Police allow organizers to keep site open over weekend despite illegal drug use

An unsanctioned overdose prevention site popped up in Toronto’s Moss Park over the weekend and its organizers are seeking long-term support of the city and police force in an effort to help tackle the current opioid crisis. Relations between the organizers and police over the weekend were described as “cordial and respectful,” by Matt Johnson of the Toronto Harm Reduction Alliance, who also told CBC that negotiations with police to continue to operate are “being worked on.”

The pop-up tent allowed people to use illicit durgs such as cocaine and heroin with clean materials, while stocking the life-saving anti-overdose medication naloxone in case of an instance of a user consuming the deadly drug fentanyl. Fentanyl has been found in various street drugs all over North America, and is at the centre of a sharp rise in overdose-related deaths.

Toronto police allowed the site to remain open on Saturday after it was set up. The Moss Park tent served 15 people on its first day. While it was a successful start for organizers, the site remains subject to closure without an emergency declaration by the province of Ontario.

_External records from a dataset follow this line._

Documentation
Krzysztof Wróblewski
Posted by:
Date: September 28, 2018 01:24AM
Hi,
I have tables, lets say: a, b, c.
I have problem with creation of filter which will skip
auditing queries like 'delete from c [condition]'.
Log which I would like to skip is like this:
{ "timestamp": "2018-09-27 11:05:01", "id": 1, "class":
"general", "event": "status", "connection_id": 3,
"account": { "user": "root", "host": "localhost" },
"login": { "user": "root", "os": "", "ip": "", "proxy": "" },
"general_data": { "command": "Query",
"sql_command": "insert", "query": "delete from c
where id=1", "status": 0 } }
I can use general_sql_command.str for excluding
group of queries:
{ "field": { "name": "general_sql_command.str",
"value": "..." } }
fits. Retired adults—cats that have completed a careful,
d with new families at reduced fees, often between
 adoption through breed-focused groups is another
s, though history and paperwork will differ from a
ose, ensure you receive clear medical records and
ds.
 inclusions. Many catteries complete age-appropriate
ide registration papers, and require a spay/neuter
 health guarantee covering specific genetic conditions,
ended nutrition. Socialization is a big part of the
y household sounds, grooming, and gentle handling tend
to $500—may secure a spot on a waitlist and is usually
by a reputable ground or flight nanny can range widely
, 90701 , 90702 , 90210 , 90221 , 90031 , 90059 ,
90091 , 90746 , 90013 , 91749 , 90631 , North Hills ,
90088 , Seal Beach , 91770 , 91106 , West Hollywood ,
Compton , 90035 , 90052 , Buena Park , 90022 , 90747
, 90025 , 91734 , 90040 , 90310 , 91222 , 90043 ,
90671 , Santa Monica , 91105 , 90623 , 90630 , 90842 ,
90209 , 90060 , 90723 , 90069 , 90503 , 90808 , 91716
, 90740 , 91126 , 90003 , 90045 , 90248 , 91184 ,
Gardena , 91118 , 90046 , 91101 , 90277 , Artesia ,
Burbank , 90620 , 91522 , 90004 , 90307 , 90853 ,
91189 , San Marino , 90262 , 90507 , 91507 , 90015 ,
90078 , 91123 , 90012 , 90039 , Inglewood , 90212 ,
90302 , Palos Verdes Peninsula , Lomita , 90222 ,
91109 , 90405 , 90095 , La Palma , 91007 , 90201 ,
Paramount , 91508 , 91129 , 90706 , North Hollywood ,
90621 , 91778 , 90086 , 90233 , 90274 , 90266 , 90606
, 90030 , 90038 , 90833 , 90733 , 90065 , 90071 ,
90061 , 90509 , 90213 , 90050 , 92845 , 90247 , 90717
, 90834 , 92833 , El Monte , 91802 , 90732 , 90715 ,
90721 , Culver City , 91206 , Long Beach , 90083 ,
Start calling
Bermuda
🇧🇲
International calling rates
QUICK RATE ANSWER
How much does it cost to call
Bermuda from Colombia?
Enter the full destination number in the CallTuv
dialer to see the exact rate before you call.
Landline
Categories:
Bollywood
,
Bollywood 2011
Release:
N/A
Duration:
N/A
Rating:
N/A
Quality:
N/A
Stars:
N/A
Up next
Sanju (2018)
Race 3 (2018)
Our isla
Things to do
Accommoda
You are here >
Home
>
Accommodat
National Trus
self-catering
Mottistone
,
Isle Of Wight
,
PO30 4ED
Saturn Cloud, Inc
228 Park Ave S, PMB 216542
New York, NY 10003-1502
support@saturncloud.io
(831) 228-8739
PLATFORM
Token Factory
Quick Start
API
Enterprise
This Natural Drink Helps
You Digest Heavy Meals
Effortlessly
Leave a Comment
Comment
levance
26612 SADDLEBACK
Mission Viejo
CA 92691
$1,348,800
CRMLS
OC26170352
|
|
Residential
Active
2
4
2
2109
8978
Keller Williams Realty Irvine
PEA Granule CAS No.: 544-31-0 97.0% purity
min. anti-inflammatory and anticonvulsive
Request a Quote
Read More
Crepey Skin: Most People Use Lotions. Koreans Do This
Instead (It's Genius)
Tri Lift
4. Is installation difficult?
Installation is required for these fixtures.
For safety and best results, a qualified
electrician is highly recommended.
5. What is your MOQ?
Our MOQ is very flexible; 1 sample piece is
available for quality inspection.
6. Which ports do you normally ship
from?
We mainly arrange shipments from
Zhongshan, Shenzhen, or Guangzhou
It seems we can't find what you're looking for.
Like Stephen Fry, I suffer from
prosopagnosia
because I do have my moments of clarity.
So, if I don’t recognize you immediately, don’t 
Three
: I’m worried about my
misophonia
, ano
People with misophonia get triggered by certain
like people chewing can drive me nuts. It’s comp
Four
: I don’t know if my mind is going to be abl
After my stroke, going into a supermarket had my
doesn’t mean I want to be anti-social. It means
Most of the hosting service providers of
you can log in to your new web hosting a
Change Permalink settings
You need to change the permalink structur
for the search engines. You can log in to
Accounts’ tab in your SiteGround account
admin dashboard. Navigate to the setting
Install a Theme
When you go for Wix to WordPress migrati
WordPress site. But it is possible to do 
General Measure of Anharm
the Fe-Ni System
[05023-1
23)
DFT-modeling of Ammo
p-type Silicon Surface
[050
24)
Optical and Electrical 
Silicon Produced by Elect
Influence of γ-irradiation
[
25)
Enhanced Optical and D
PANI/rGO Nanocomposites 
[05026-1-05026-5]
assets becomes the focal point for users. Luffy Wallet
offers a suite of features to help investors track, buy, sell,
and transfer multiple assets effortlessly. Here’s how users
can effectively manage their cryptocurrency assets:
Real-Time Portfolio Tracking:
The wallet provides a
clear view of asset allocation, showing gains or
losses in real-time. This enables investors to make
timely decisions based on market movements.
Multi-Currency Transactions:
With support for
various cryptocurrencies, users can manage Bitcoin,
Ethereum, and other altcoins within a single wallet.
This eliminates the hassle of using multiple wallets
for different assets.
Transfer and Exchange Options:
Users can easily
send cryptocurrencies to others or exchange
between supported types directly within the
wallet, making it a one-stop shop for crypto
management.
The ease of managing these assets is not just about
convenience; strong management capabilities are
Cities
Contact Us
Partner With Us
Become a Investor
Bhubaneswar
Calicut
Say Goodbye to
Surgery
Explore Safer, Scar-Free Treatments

“We can’t keep doing this day-to-day approval thing,” Leigh Chapman, a nurse who volunteered at the site told CBC. “We’re trying to build trust and connections so people don’t overdose alone in an alley somewhere.”

Despite the use of illegal drugs on site, Toronto police have effectively ruled the opioid crisis a greater concern by allowing volunteers to serve those looking for a safe injection space.